Working single motherhood was more common in the United States than in Europe, but differences in work–family trajectories explained only a small fraction of the excess cardiovascular risk of American relative to European women. Policies and interventions that support women combining work and family roles may improve women’s cardiovascular health, but may only marginally contribute to reducing the health disadvantage of American compared with European women. Further research should examine whether other aspects of women’s life trajectories may be more important in understanding the health disadvantage of US relative to European women.

ACKNOWLEDGMENTS

This study was funded in part by grant 1 R01 AG040248-01 (principal investigator: L. F. B), “Social Protection, Work, and Family Strain: Cumulative Disadvantage Effects in the US and Europe.” M. Avendaño is additionally supported by a Starting Researcher grant from the European Research Council (ERC grant 263684), the MacArthur Foundation Research Network on an Aging Society, and the European Union's Horizon2020 research and innovation programme under grant agreement 633666 (Lifepath). In this study, we used data from SHARE waves 1 and 2 (release 2.5.0, May 24, 2011), and wave 3 (SHARELIFE, release 1.0.0, November 24, 2010, DOI: 10.6103/SHARE.w3.100). The SHARE data collection has been primarily funded by the European Commission through FP5 (QLK6-CT-2001-00360), FP6 (SHARE-I3: RII-CT-2006-062193, COMPARE: CIT5-CT-2005-028857, SHARELIFE: CIT4-CT-2006-028812), and FP7 (SHARE-PREP: No. 211909, SHARE-LEAP: No. 227822, SHARE M4: No. 261982). Additional funding from the German Ministry of Education and Research, the US National Institute on Aging (U01_AG09740-13S2, P01_AG005842, P01_AG08291, P30_AG12815, R21_AG025169, Y1-AG-4553-01, IAG_BSR06-11, OGHA_04-064), and from various national funding sources is gratefully acknowledged (see http://www.share-project.org).

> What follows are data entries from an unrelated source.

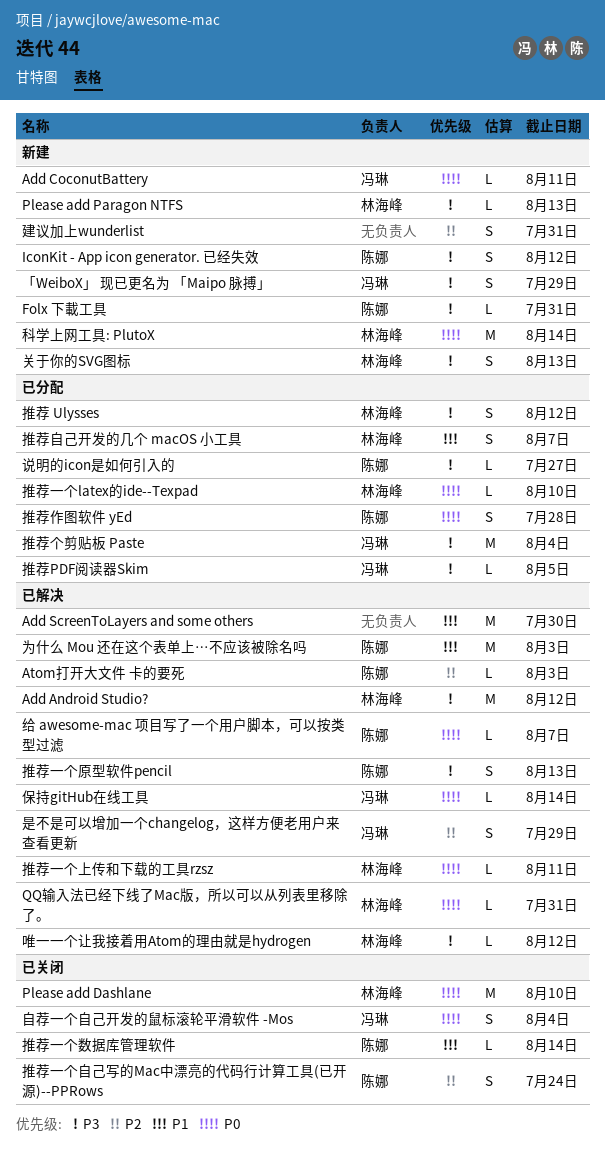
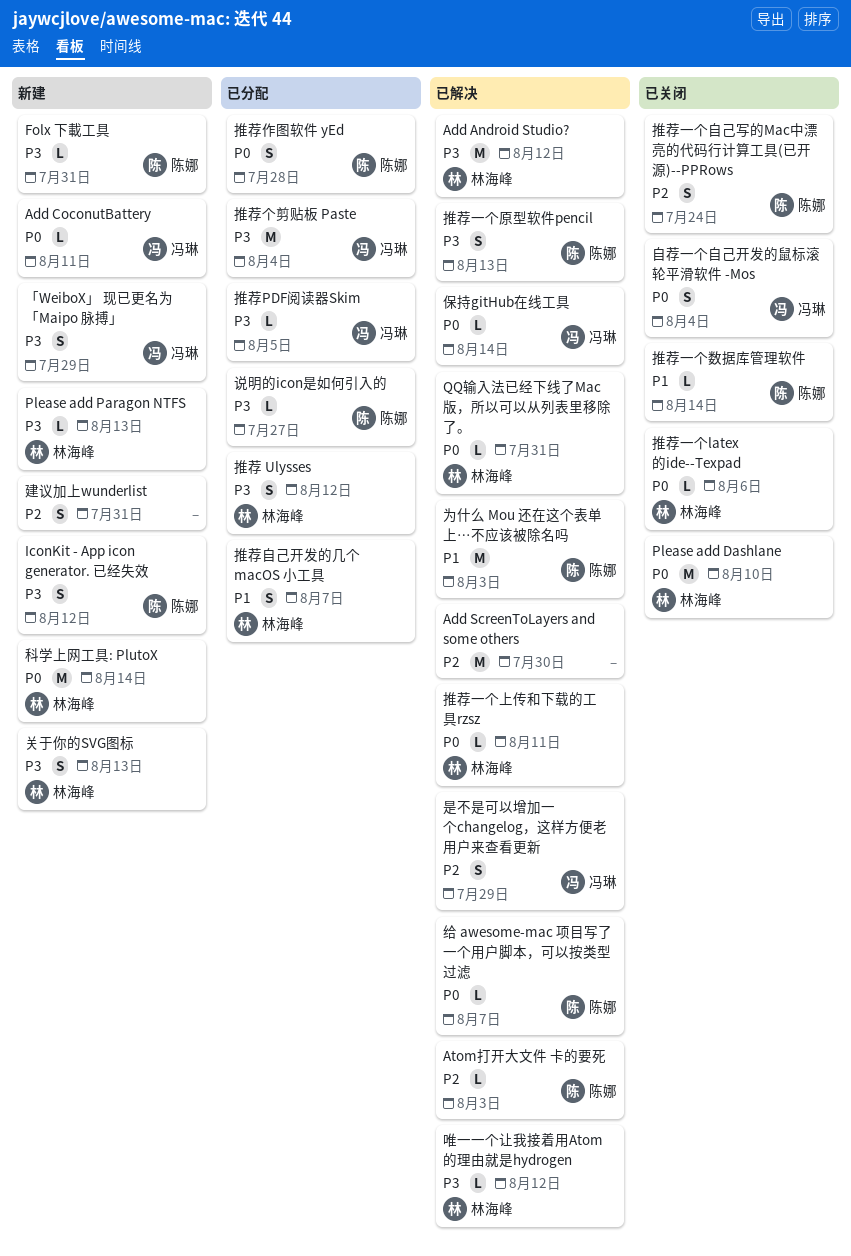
Add ScreenToLayers and some others, priority: P1 -> P2
推荐一个latex的ide--Texpad, status: 已分配 -> 已关闭
推荐一个latex的ide--Texpad, due: Aug 10 -> Aug 6

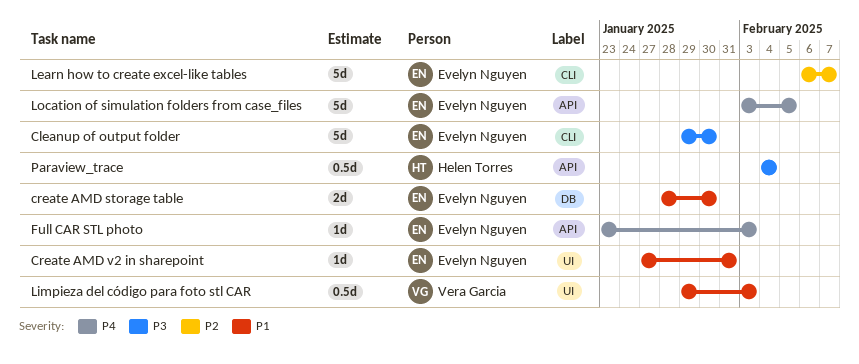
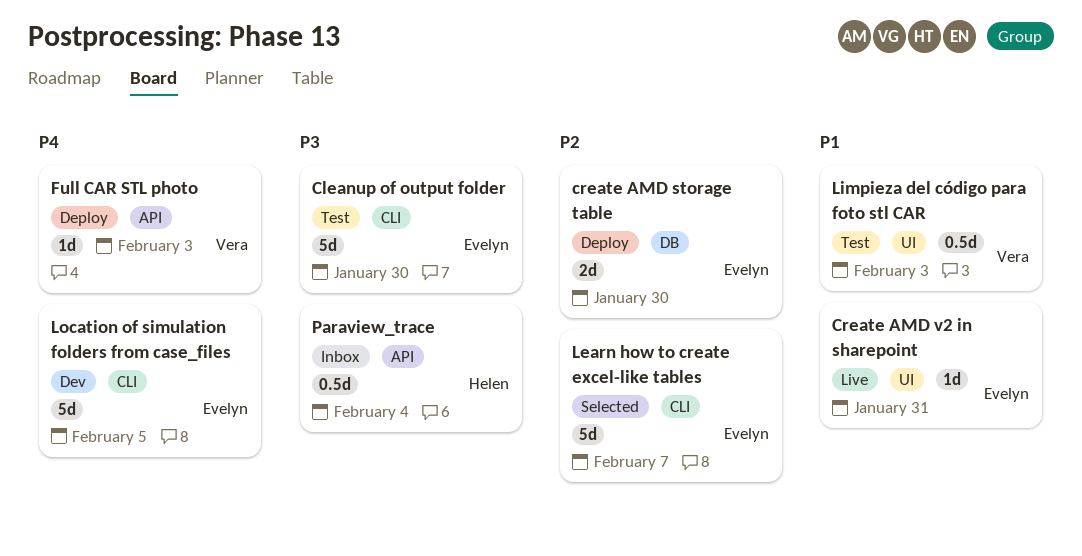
create AMD storage table, priority: P1 -> P2
Full CAR STL photo, owner: Evelyn Nguyen -> Vera Garcia
Location of simulation folders from case_files, label: API -> CLI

In this study, we used data from the generated Job Episodes Panel (DOI: 10.6103/SHARE.jep.200). The Job Episodes Panel release 2.0.0 is based on SHARE waves 1 and 2 (release 2.5.0, May 24, 2011) and SHARELIFE (DOI: 10.6103/SHARE.w3.100).

Note. The funding sponsors had no role in the design and conduct of the study; collection, management, analysis, and interpretation of the data; preparation, review, or approval of the article; and decision to submit the article for publication.

HUMAN PARTICIPANT PROTECTION

Human participant protection was not required because we used only secondary, de-identified data.